What you are asked to do: Copy the listing below word for word, beginning at the line that contains "What Y value" and continuing through the end of the listing. Leave the pictures out of your copy.

Excerpted records:
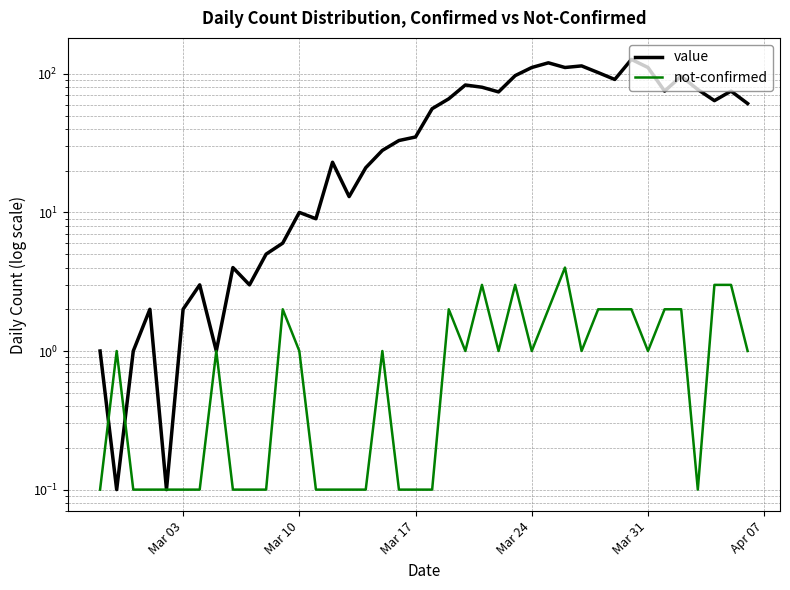

In value, how many points are lower than both neighbors (excluding endpoints)?

11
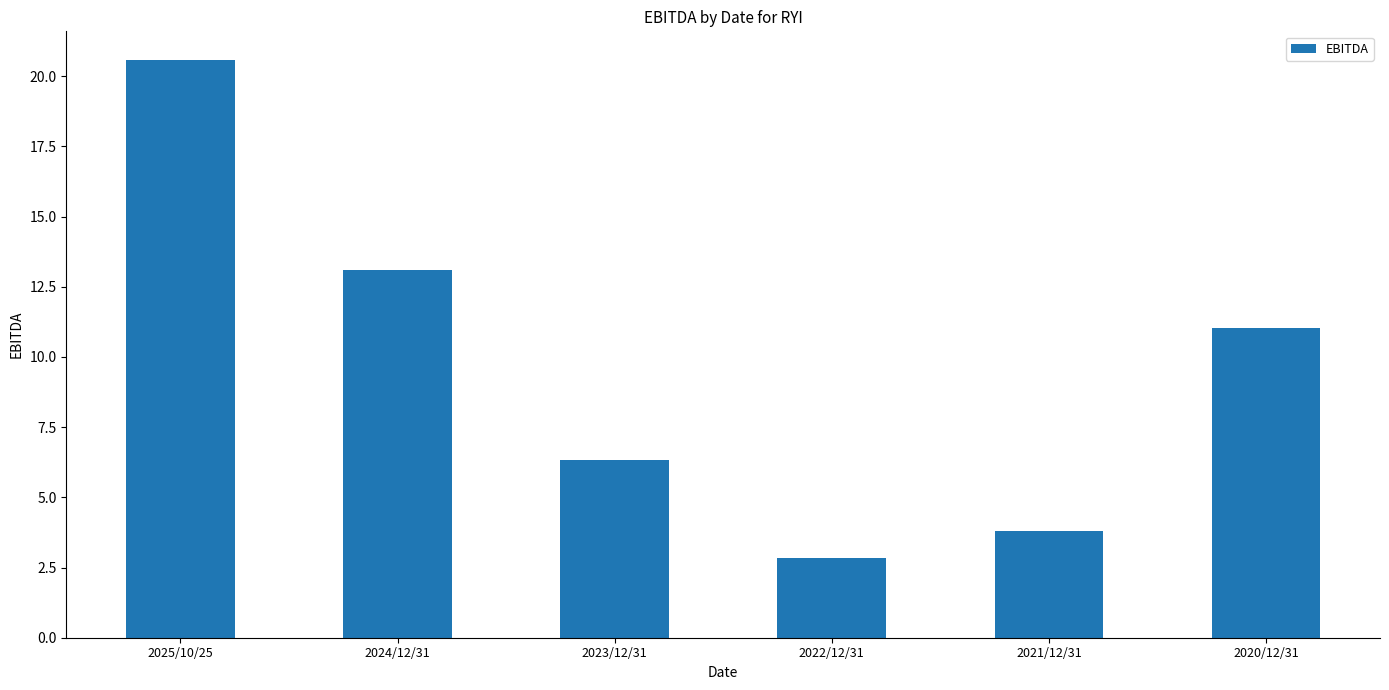

What position from the right is 2021/12/31?

2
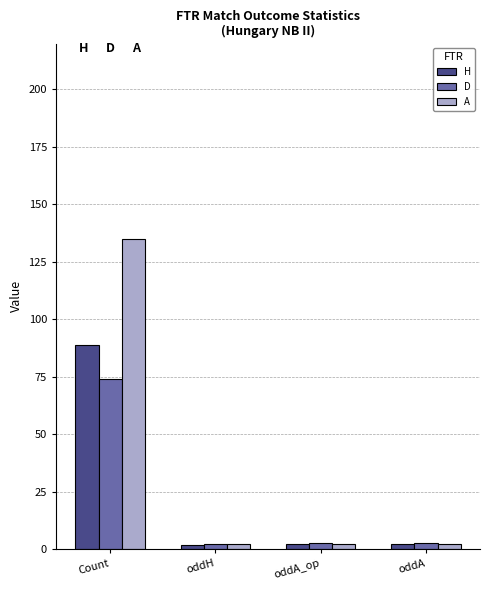

Between Count and oddA, which series saw the biggest shift?

A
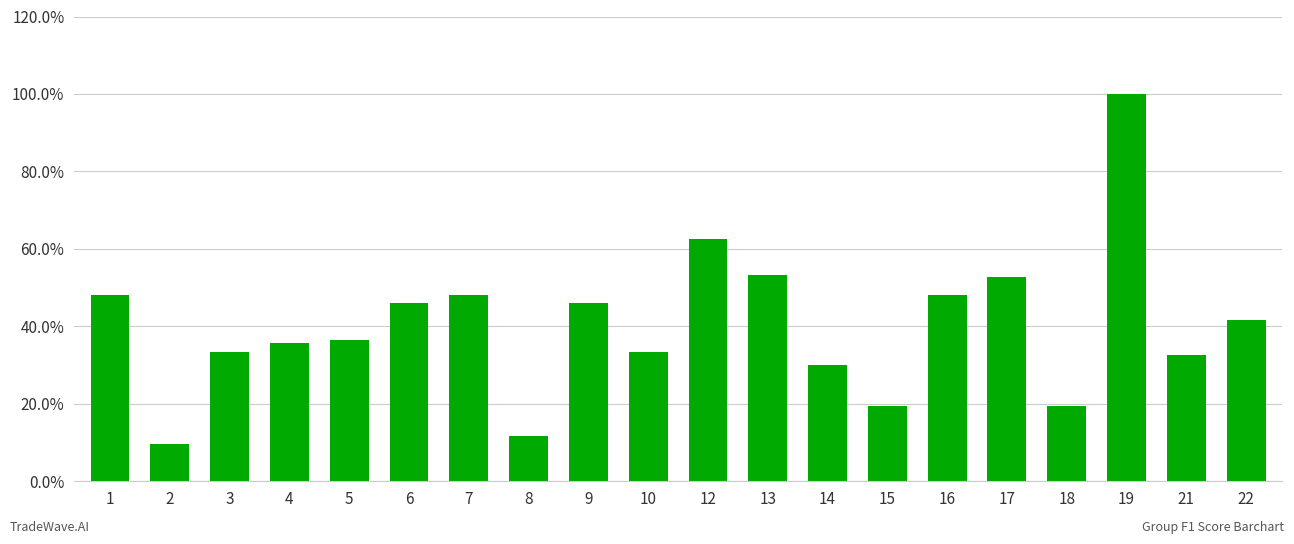

What is the value of the 15th bar from the left?

0.5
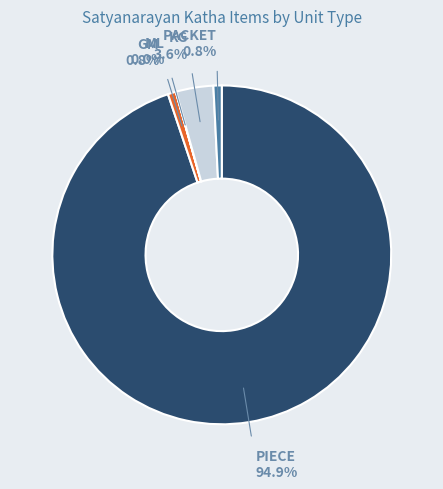

Is there any slice that represents more than half of the pie?

Yes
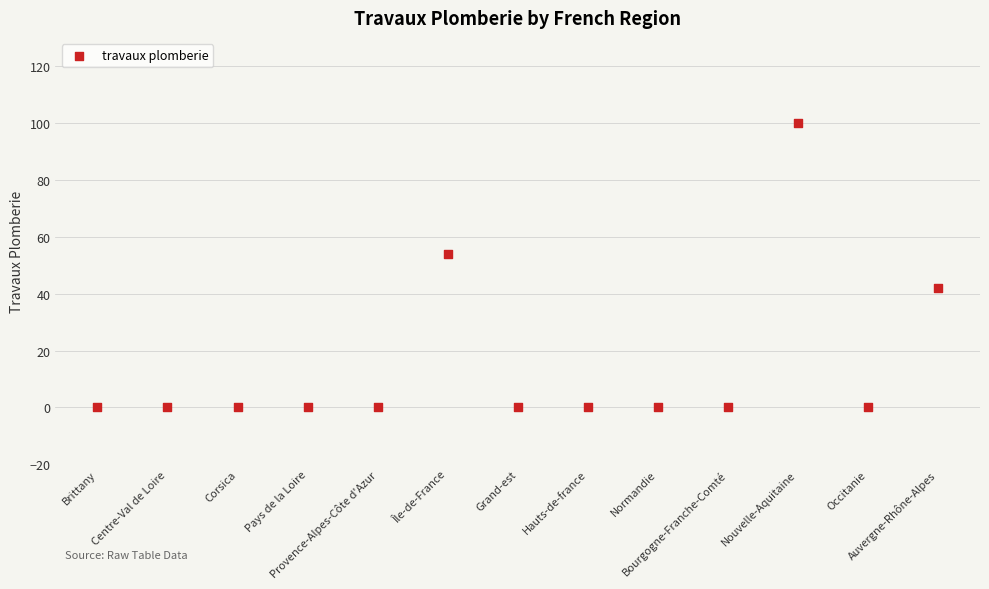

What Y value in the scatter plot is closest to 50?

54.0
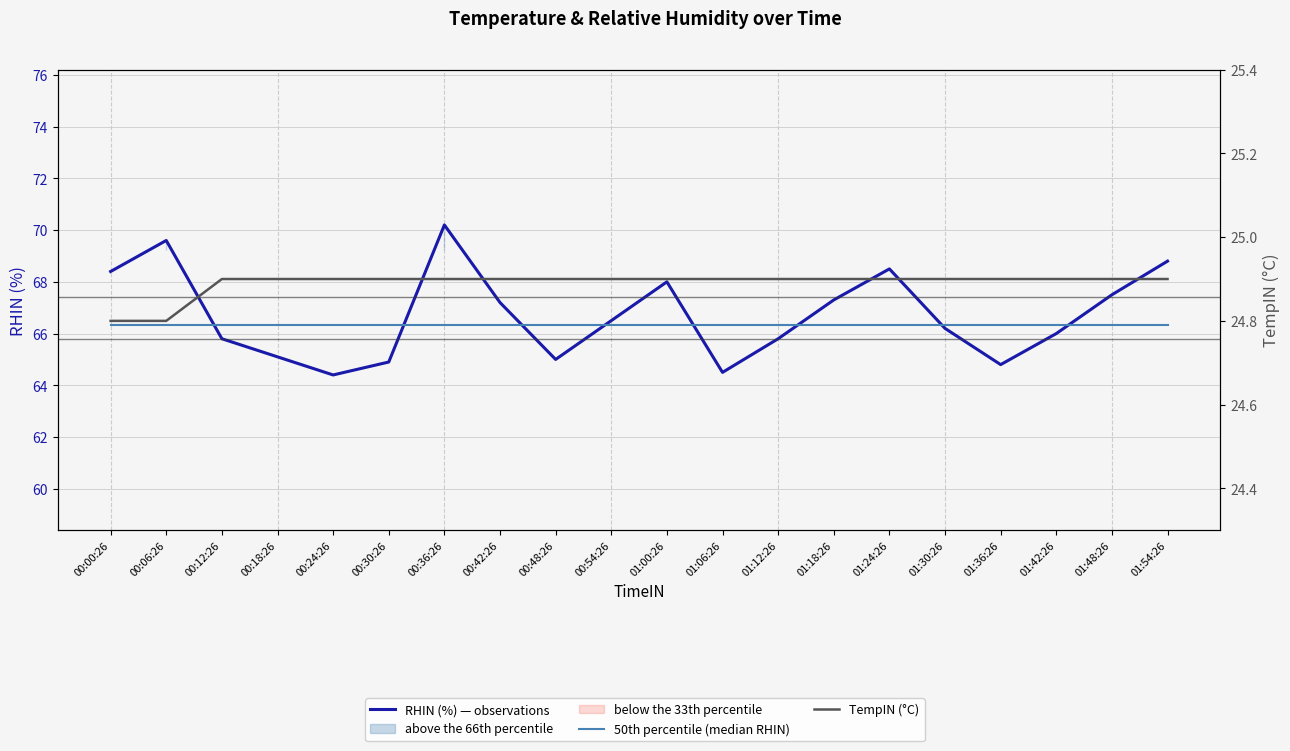

Rank the series by their maximum value, from highest to lowest.

RHIN (%) — observations, 50th percentile (median RHIN), TempIN (°C)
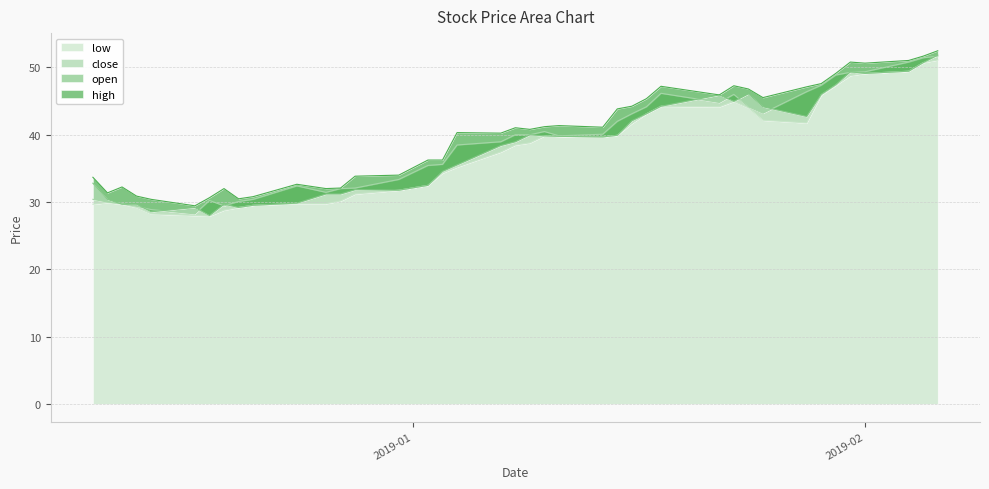

What is the minimum value for low?

27.9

Solution:
What Y value in the scatter plot is closest to 50?

54.0

Rank the series by their maximum value, from highest to lowest.

RHIN (%) — observations, 50th percentile (median RHIN), TempIN (°C)

What is the minimum value for low?

27.9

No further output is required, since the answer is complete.